Here we are in 2011. Obviously, the year of the Linux desktop, right? You’d hope so. It’s not like there hasn’t been plenty of time to make it happen. Red Hat, Canonical, Novell, and many other companies and individuals have been working hard on it for quite a while. And yet, very few inroads have been made. Sure, Dell has been selling Ubuntu on some netbooks with limited success, but that is hardly a victory.

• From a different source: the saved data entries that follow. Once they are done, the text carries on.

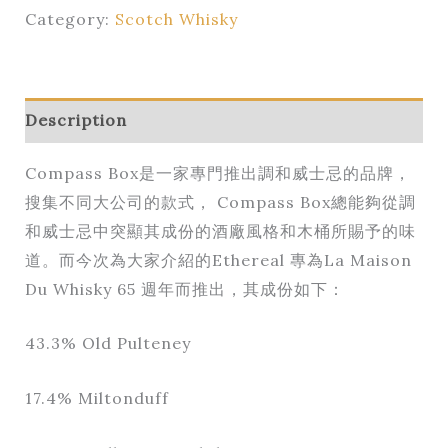
Category:
Scotch Whisky
Description
Compass Box是一家專門推出調和威士忌的品牌，
搜集不同大公司的款式， Compass Box總能夠從調
和威士忌中突顯其成份的酒廠風格和木桶所賜予的味
道。而今次為大家介紹的Ethereal 專為La Maison
Du Whisky 65 週年而推出，其成份如下：
43.3% Old Pulteney
17.4% Miltonduff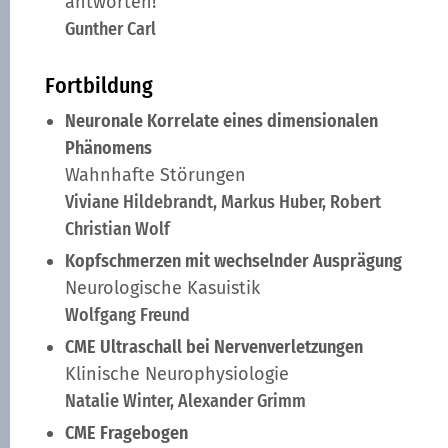
antworten!
Gunther Carl
Fortbildung
Neuronale Korrelate eines dimensionalen
Phänomens
Wahnhafte Störungen
Viviane Hildebrandt, Markus Huber, Robert
Christian Wolf
Kopfschmerzen mit wechselnder Ausprägung
Neurologische Kasuistik
Wolfgang Freund
CME Ultraschall bei Nervenverletzungen
Klinische Neurophysiologie
Natalie Winter, Alexander Grimm
CME Fragebogen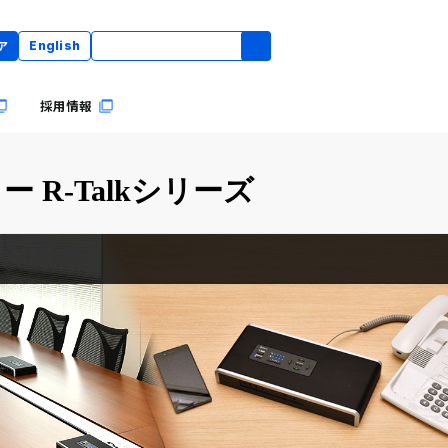
ア
English
採用情報
R-Talkシリーズ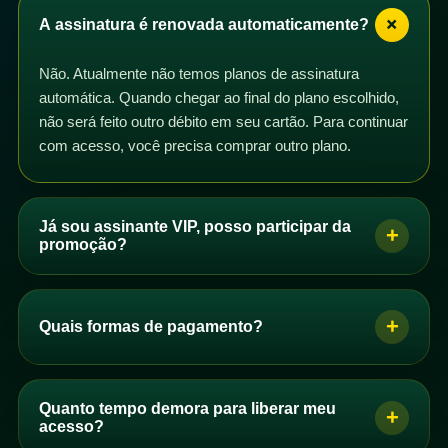
+
A assinatura é renovada automaticamente?
Não. Atualmente não temos planos de assinatura
automática. Quando chegar ao final do plano escolhido,
não será feito outro débito em seu cartão. Para continuar
com acesso, você precisa comprar outro plano.
Já sou assinante VIP, posso participar da
+
promoção?
Sim. Se você é assinante VIP com plano mensal,
trimestral, semestral ou anual, pode participar da
+
Quais formas de pagamento?
promoção. Basta comprar um dos planos de acesso e
os dias correspondentes serão adicionados ao seu
Se você é brasileiro, pode pagar por PIX, boleto ou
plano após a confirmação do pagamento.
cartão de crédito. Se você não é brasileiro, pode
Quanto tempo demora para liberar meu
+
Você pode comprar quantos planos quiser. Se perceber
comprar com cartão de crédito.
acesso?
que seus dias não foram adicionados automaticamente,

In 2007, Google unveiled the Linux-based Android smartphone platform. The first phone wasn’t released until a year later in 2008, along with the Android source code. Now, in Q4 2010, Android is the best-selling smartphone operating system in the world, surpassing Symbian, BlackBerry, Windows Mobile, and yes even iOS. In 2 years, it went from zero to total domination, with no signs of slowing down. Not everyone agrees that Android is the best smartphone OS (ahem, Gruber), but it’s impossible to say that it isn’t a success. And it uses Linux. In fact, I believe you could say that Android is the most successful and widely deployed Linux product ever. So why haven’t we standardized on it for other non-smartphone uses? It would require some work, but at least there is some chance it could work out.
Initially I was going to try to call out all of the infuriating things about developing on desktop Linux, but I got tired. All of that has been said elsewhere by people smarter than me. The main reason I’m really behind Android is that it dramatically reduces the amount of fragmentation. It’s just not possible for a hardware vendor like AMD or NVIDIA to support the multitude of distros out there. If you told those guys they only had to support a couple versions of Android, they would be able to deliver much higher quality of support.
The Eclipse IDE, Dalvik VM, and Android application framework are all great assets and deliver a far superior development experience over standard Linux. You get that for free. If Java isn’t your bag, though, you can always use the Native Development Kit to write in C, C++, C#, or whatever you want. I would love to see Clutter on Android, for instance. And Node.js/gjs. Or any number of other great projects.
It’s already possible to run Android on a PC via the Android-x86 project. They’ve added basic mouse support, as well as hardware accelerated OpenGL ES2 via Mesa (on Intel hardware). I have a Cr-48 running it here, and it works amazingly well. Even wifi works.